Seni o koridorda yalnız bırakma düşüncesi , göğsümü yumruklayan kalbime karşın , durgun sulardan çıkma bir hakmış gibi karşıma dikildi. Her şey tersine döndü. Elime anahtarı tutuşturdun ve ben o koridorda tek başıma kaldım. Artık her şey anlamını yitirdi. Sen bile demeyeceğim. Ancak sen bile bir hayal gibi kalmışsın kafamın içinde. Seninle alakalı daha fazla şeyler yazmayacağım dedim kendi kendime. Ama burada yazanları okuyunca tutamadım kendimi. Öyle bir gitmişsin ki , koridorların duvarlarında senin , hınçla kazıdığın çizgileri görmesem , yazdığım kitabı görmesem , senin için çizdiğim resmi ve o şiirin varlığından haberdar olmasam , derim ki saniyelik rüyalarımdan biri. Sen gittin ve geride Berk kaldı.
Berk... Seni sevmek kolaydı. Ancak Berk'i sevmek , kendi ellerinde yok ettiğin bir nefesi pişmanlıkla geri çağırmak gibiydi.

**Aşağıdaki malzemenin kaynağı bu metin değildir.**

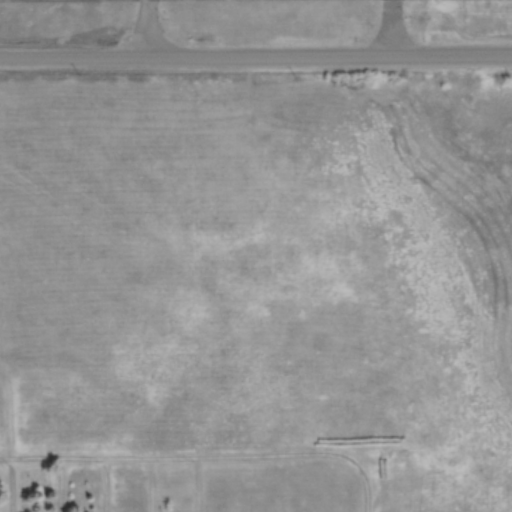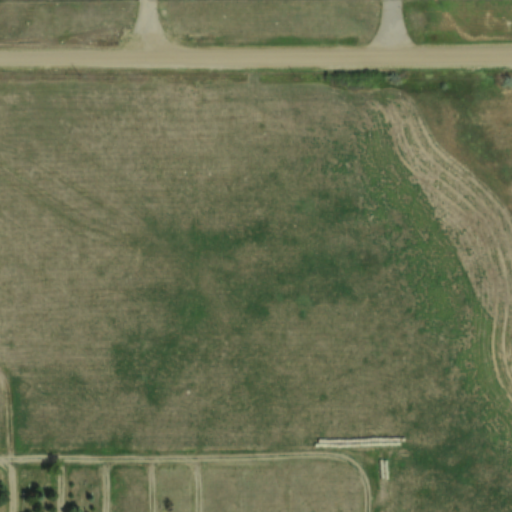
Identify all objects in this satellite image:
road: (256, 55)
road: (212, 440)
road: (196, 476)
road: (58, 477)
road: (104, 477)
road: (151, 477)
road: (12, 478)
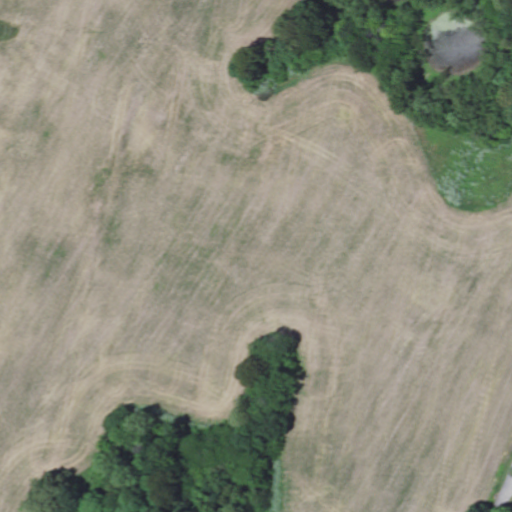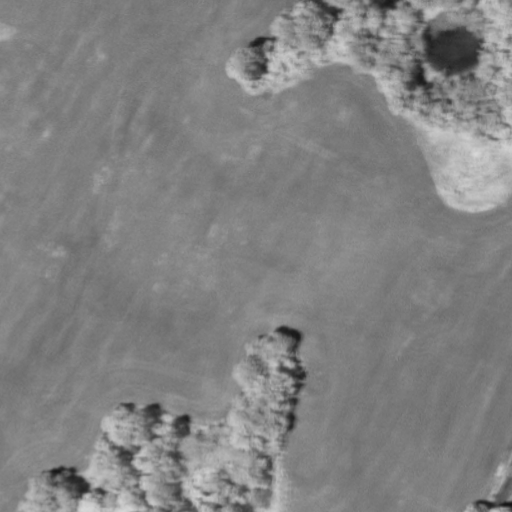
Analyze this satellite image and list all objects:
road: (507, 499)
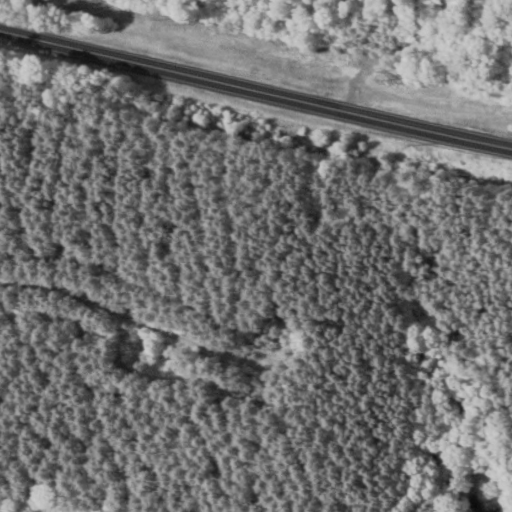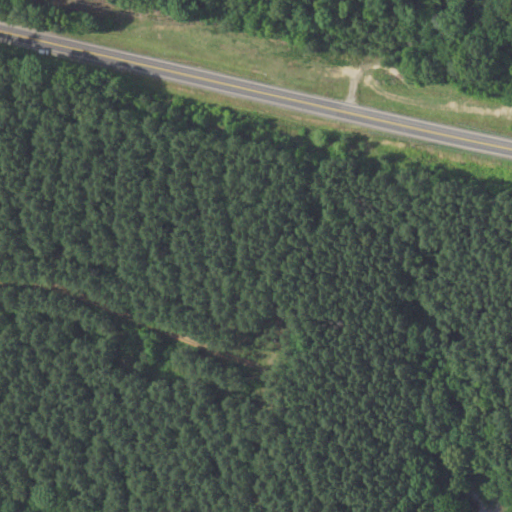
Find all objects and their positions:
road: (255, 99)
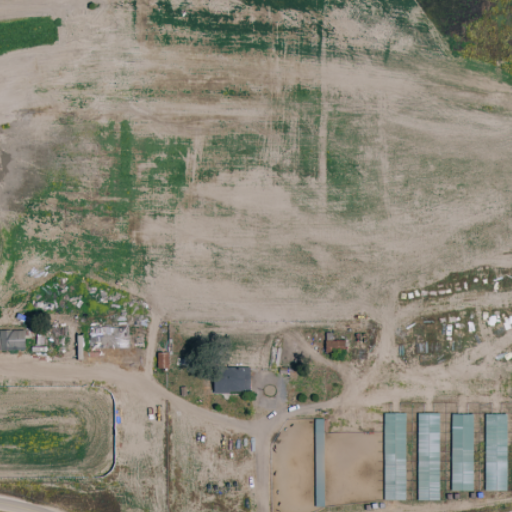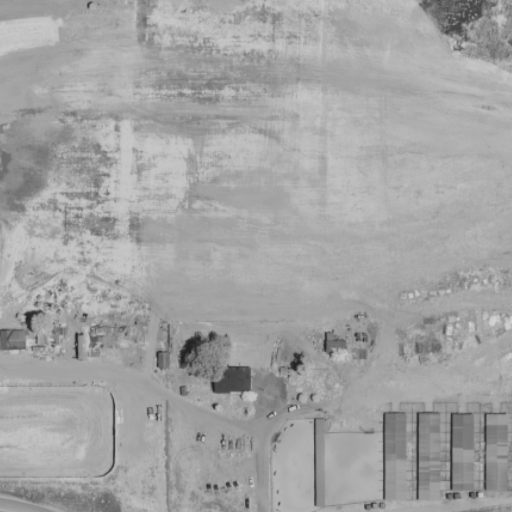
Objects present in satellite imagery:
building: (5, 297)
building: (120, 338)
building: (12, 339)
building: (14, 340)
building: (335, 345)
building: (337, 346)
building: (83, 348)
building: (163, 359)
building: (165, 361)
building: (232, 379)
building: (234, 380)
road: (340, 389)
road: (168, 394)
building: (31, 423)
building: (113, 439)
building: (462, 451)
building: (496, 451)
building: (182, 455)
building: (428, 455)
building: (394, 456)
building: (319, 462)
road: (18, 507)
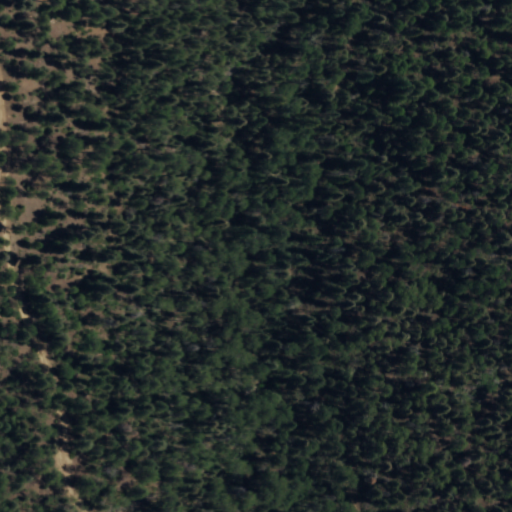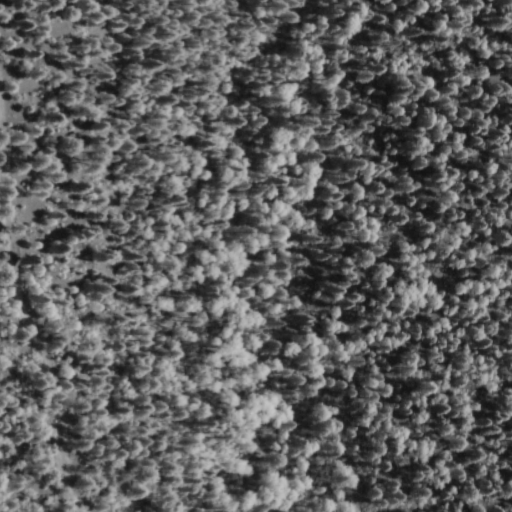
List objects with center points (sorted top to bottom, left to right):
road: (11, 447)
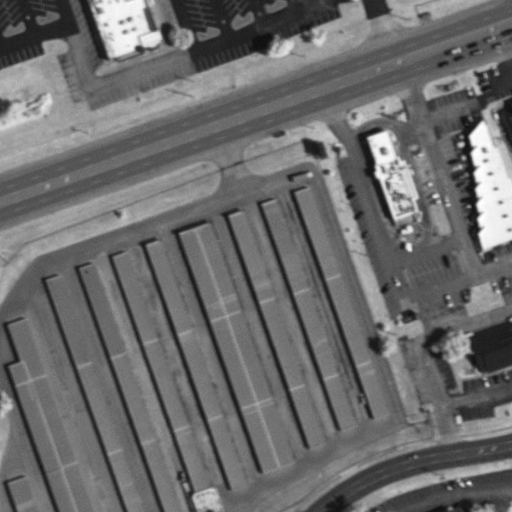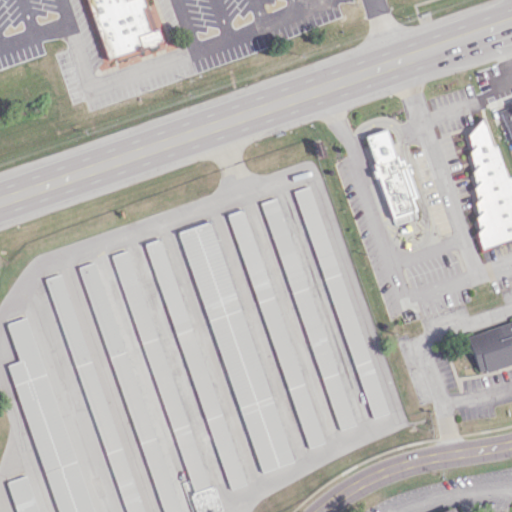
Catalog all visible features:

Onu sevmek yıllarımı aldı. Bir gün , basket sahasının tribünlerinde otururken kendi kendine konuştu. "Neden?" Elimi omuzuna koydum ve o güzel yüzüne baktım. Kalbini paramparça eden her şeyin suçlusu bendim. O bunu öğrendi ve ağzını bile açmadı.
Aradan aylar geçti , senin gidişinin üzerinden ise daha uzun bir süre. Kemiklerim sızladı , kollarım karıncalandı , uyuştum , uyuştum. Elime kalemi aldım. Yazdım , yazdım. Sizi buluşturdum ve Berk'te gitti.
Gün gelecek bunları okurken bile bir şeyler anlamını yitirmiş olacak. Arkada bana özel hiçbir şey kalmadı.